The researchers tried to culture virus from 108 patients who tested positive a second time; all such cultures were negative.

Further, first and second serum samples were obtained from 23 patients who had tested positive a second time. Of those, 96% tested positive for neutralizing antibodies.

"Based on active monitoring, epidemiological investigation, and laboratory testing of re-positive cases and their contacts, no evidence was found that indicated infectivity of re-positive cases," the authors write.

For patients who tested positive a second time, the KCDC employed the same protocol used for patients who initially test positive. That protocol requires the patient to be isolated and to undergo further testing. However, on the basis of the current findings, the KCDC revised its protocol for managing such patients.

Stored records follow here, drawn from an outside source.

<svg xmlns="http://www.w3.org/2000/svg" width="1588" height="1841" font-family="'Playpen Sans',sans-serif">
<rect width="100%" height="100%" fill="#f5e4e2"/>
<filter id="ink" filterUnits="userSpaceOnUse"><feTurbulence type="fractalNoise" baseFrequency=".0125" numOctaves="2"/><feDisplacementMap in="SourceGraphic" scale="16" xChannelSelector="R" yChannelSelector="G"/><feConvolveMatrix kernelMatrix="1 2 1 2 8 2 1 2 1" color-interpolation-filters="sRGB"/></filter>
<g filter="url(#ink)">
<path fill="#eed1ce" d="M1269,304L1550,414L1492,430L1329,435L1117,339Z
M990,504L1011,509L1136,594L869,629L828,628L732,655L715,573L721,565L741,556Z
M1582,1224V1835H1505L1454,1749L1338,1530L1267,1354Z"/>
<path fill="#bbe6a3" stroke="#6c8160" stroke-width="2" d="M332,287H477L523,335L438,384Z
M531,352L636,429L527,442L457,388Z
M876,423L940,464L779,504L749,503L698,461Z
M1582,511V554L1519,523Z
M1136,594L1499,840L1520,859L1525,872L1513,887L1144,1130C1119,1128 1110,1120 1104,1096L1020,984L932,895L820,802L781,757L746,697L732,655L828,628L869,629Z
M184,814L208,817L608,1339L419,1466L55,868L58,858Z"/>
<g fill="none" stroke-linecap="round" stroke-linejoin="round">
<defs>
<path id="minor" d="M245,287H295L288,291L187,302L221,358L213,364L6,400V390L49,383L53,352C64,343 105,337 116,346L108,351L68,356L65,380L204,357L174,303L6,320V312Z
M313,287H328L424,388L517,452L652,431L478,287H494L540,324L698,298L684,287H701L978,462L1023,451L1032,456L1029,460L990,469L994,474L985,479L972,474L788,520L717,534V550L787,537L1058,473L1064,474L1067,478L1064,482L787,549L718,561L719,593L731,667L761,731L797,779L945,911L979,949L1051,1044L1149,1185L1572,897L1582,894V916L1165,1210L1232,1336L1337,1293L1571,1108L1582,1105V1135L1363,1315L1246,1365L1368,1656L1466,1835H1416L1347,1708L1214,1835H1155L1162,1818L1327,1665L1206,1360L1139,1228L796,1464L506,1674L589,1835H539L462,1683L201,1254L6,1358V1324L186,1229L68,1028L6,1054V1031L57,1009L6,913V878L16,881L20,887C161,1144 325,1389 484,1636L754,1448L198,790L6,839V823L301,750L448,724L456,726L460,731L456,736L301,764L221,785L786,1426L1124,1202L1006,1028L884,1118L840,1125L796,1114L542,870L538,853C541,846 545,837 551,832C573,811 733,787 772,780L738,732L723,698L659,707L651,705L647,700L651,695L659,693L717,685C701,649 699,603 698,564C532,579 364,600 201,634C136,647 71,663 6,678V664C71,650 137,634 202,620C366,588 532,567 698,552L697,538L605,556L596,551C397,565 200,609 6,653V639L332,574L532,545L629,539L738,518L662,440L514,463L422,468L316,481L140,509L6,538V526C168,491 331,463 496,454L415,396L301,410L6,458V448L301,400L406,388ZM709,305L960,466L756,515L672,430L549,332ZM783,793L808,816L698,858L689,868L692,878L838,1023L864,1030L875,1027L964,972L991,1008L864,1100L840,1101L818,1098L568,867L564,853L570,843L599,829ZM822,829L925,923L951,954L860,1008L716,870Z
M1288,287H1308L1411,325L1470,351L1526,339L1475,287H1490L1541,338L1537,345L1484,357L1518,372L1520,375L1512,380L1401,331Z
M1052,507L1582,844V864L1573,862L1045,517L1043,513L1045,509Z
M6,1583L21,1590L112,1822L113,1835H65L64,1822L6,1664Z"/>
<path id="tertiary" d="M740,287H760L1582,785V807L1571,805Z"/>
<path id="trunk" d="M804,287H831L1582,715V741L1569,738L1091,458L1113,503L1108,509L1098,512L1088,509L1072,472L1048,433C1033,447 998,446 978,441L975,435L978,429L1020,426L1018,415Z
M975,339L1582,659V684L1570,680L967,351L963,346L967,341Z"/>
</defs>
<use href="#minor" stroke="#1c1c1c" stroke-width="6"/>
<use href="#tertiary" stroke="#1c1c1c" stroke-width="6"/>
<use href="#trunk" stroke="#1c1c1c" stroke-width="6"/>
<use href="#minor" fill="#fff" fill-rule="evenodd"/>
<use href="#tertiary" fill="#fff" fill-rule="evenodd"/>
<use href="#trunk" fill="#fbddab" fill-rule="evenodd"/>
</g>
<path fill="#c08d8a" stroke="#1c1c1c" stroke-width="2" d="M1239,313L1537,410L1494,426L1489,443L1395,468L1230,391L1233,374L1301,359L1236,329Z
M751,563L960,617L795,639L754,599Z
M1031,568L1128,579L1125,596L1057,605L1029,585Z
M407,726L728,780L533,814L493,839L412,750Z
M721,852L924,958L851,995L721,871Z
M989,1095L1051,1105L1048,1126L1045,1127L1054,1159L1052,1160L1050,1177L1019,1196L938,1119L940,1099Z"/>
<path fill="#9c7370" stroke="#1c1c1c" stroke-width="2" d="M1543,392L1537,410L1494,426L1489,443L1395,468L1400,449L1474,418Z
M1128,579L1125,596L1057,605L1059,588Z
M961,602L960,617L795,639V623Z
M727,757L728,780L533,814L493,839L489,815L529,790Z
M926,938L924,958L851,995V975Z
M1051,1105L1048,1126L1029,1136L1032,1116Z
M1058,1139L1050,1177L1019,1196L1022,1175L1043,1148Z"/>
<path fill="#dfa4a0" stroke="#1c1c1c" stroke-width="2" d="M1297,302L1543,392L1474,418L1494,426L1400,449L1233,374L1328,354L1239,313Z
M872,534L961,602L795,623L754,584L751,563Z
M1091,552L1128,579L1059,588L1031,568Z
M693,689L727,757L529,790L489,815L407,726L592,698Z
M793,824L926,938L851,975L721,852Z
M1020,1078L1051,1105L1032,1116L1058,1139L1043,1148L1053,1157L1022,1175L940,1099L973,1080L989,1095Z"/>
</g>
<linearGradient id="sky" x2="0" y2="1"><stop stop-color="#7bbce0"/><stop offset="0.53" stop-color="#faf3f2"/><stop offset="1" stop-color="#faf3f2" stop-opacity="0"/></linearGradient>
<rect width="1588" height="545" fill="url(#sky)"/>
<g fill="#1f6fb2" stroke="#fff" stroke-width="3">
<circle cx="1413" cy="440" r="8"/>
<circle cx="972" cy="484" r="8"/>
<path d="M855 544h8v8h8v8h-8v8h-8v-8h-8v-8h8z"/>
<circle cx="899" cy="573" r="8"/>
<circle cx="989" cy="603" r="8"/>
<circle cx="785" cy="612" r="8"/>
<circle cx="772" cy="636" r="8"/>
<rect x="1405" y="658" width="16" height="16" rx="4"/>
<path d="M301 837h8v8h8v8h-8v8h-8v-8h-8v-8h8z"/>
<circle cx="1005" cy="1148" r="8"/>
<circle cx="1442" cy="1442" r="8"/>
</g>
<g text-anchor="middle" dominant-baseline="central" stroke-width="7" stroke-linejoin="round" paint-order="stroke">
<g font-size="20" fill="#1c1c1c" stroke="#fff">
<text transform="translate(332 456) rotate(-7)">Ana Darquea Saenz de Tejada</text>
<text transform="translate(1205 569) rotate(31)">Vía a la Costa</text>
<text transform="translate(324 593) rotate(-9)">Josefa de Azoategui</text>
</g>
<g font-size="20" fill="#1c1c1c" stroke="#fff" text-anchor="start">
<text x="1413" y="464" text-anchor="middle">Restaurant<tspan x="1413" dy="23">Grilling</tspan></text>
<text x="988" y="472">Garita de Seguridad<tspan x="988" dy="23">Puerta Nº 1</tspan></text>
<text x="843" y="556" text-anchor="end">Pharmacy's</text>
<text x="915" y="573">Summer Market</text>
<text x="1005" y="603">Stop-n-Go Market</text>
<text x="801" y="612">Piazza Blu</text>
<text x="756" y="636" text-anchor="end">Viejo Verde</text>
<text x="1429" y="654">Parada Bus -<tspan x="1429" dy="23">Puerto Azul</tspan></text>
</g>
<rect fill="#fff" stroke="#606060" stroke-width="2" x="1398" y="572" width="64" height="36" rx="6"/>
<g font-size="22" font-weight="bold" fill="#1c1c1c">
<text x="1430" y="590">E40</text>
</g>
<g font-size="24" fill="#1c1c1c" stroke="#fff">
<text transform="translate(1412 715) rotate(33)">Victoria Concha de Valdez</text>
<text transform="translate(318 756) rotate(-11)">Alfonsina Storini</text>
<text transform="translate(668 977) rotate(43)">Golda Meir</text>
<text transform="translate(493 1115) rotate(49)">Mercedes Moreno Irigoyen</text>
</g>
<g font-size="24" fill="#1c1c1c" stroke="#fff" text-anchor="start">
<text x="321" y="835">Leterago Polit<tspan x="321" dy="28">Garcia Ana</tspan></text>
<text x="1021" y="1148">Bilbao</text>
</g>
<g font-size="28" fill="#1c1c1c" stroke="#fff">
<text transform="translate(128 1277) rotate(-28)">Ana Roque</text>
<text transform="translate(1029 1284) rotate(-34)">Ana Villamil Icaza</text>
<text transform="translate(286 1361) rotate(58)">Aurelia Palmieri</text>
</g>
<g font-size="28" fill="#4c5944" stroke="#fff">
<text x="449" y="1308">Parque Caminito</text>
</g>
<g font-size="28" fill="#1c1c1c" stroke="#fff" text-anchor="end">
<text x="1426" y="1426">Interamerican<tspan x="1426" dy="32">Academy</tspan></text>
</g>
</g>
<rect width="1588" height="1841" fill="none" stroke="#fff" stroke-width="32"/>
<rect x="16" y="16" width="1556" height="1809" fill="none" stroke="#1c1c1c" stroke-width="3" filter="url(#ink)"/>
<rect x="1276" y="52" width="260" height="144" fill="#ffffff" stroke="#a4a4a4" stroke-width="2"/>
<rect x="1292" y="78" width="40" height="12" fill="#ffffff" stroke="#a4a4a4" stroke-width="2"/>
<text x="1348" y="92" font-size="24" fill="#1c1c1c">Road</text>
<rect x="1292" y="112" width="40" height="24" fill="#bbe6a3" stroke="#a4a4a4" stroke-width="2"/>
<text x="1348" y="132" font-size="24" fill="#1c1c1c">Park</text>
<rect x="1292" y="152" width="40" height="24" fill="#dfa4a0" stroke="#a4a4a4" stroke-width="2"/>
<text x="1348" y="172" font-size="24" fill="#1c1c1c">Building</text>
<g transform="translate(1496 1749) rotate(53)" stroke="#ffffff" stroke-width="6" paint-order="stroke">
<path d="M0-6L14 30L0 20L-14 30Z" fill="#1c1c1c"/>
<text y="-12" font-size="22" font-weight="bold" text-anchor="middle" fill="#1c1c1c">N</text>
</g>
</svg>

The agency now maintains that patients who have been discharged from isolation need no further testing and are not likely to be infective, even if they again test positive on RT-PCR assay.

Although reporting, investigation, and contact tracing of patients who again test positive will continue "for the purposes of research and investigation," the patients will no longer be regarded as "re-positive cases" but as "PCR re-detected after discharge from isolation" patients.

The authors and Woc-Colburn have disclosed no relevant financial relationships.